Frequency stabilisation and SI tracing of mid-infrared quantum-cascade lasers for precision molecular spectroscopy

TL;DR

This paper presents a robust method for stabilizing and referencing mid-infrared quantum-cascade lasers, enabling high-precision molecular spectroscopy through linewidth narrowing, frequency stabilization, and SI-traceable absolute frequency calibration.

Contribution

It introduces a novel approach combining linewidth narrowing, frequency stabilization, and SI-traceable referencing of MIR QCLs using an optical frequency comb and remote primary standard.

Findings

Achieved a frequency instability of 5×10⁻¹³ at 1 s

Demonstrated absolute frequency calibration via remote SI-traceable standard

Implemented phase lock of QCL to a linewidth-narrowed optical frequency comb

Abstract

The advancement of technologies for the precise interrogation of molecules offers exciting possibilities for new studies in the realms of precision spectroscopy and quantum technologies.
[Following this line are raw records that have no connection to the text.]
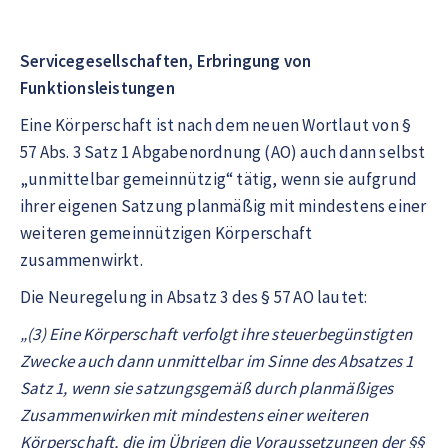
Servicegesellschaften, Erbringung von
Funktionsleistungen
Eine Körperschaft ist nach dem neuen Wortlaut von §
57 Abs. 3 Satz 1 Abgabenordnung (AO) auch dann selbst
„unmittelbar gemeinnützig“ tätig, wenn sie aufgrund
ihrer eigenen Satzung planmäßig mit mindestens einer
weiteren gemeinnützigen Körperschaft
zusammenwirkt.
Die Neuregelung in Absatz 3 des § 57 AO lautet:
„(3) Eine Körperschaft verfolgt ihre steuerbegünstigten
Zwecke auch dann unmittelbar im Sinne des Absatzes 1
Satz 1, wenn sie satzungsgemäß durch planmäßiges
Zusammenwirken mit mindestens einer weiteren
Körperschaft, die im Übrigen die Voraussetzungen der §§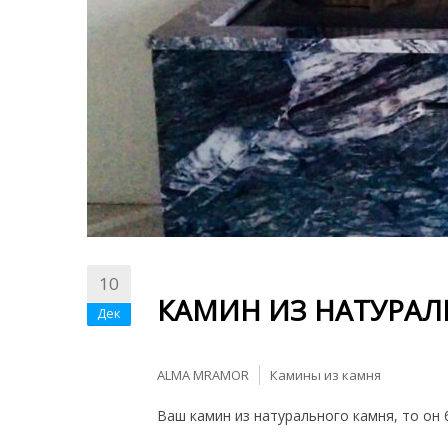
10
КАМИН ИЗ НАТУРАЛ
Дек
ALMA MRAMOR
Камины из камня
Ваш камин из натурального камня, то он б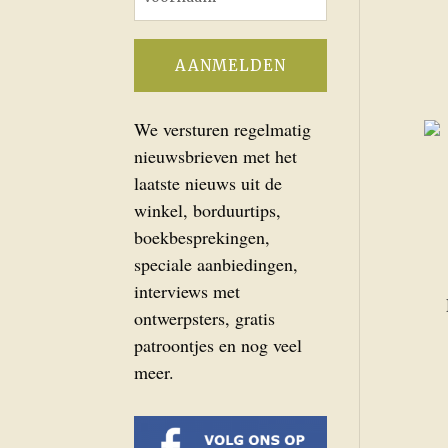
We versturen regelmatig
nieuwsbrieven met het
laatste nieuws uit de
winkel, borduurtips,
boekbesprekingen,
speciale aanbiedingen,
interviews met
ontwerpsters, gratis
patroontjes en nog veel
meer.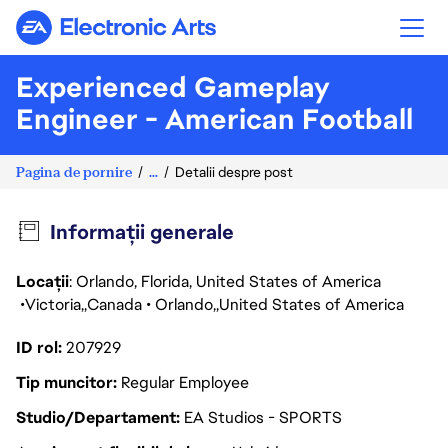
Electronic Arts
Experienced Gameplay
Engineer - American Football
Pagina de pornire
...
Detalii despre post
Informații generale
Locații
: Orlando, Florida, United States of America
Victoria
Canada
Orlando
United States of America
ID rol
207929
Tip muncitor
Regular Employee
Studio/Departament
EA Studios - SPORTS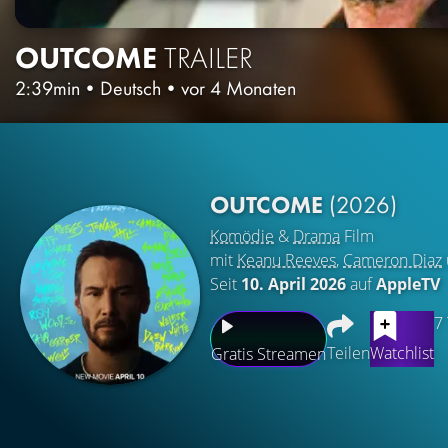
OUTCOME
TRAILER
2:39min
•
Deutsch
•
vor 4 Monaten
OUTCOME
(2026)
Komödie
&
Drama
Film
mit
Keanu Reeves
,
Cameron Diaz
Seit
10. April 2026
auf
AppleTV
7
Teilen
Watchlist
Gratis Streamen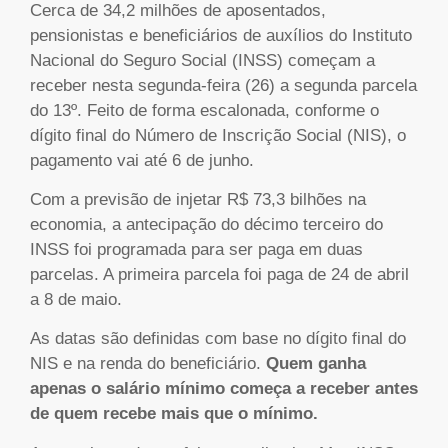
Cerca de 34,2 milhões de aposentados,
pensionistas e beneficiários de auxílios do Instituto
Nacional do Seguro Social (INSS) começam a
receber nesta segunda-feira (26) a segunda parcela
do 13º. Feito de forma escalonada, conforme o
dígito final do Número de Inscrição Social (NIS), o
pagamento vai até 6 de junho.
Com a previsão de injetar R$ 73,3 bilhões na
economia, a antecipação do décimo terceiro do
INSS foi programada para ser paga em duas
parcelas. A primeira parcela foi paga de 24 de abril
a 8 de maio.
As datas são definidas com base no dígito final do
NIS e na renda do beneficiário.
Quem ganha
apenas o salário mínimo começa a receber antes
de quem recebe mais que o mínimo.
Experiments in these domains often address molecular vibrations in the mid-infrared (MIR) spectral region, thus generating the need for spectrally pure and accurate MIR laser sources. Quantum-cascade lasers (QCLs) have emerged as flexible sources of coherent radiation available over a wide range of MIR frequencies. Here, we demonstrate a robust approach for the simultaneous linewidth narrowing, frequency stabilisation, and absolute frequency referencing of MIR QCLs all of which are prerequisites for precise spectroscopic experiments. Following upconversion of its radiation to the visible domain, we implement a phase lock of the QCL to a linewidth-narrowed optical frequency comb which is referenced to a remote SI-traceable primary frequency standard via a fibre link for absolute frequency calibration. To achieve a reliable frequency counting of the beat note between the QCL and the OFC, we employ redundant tracking oscillators and demonstrate a frequency instability of $5\times10^{-13}$ at 1 s and $2\times10^{-14}$ at 1000 s integration time, limited by the accuracy of our remote reference.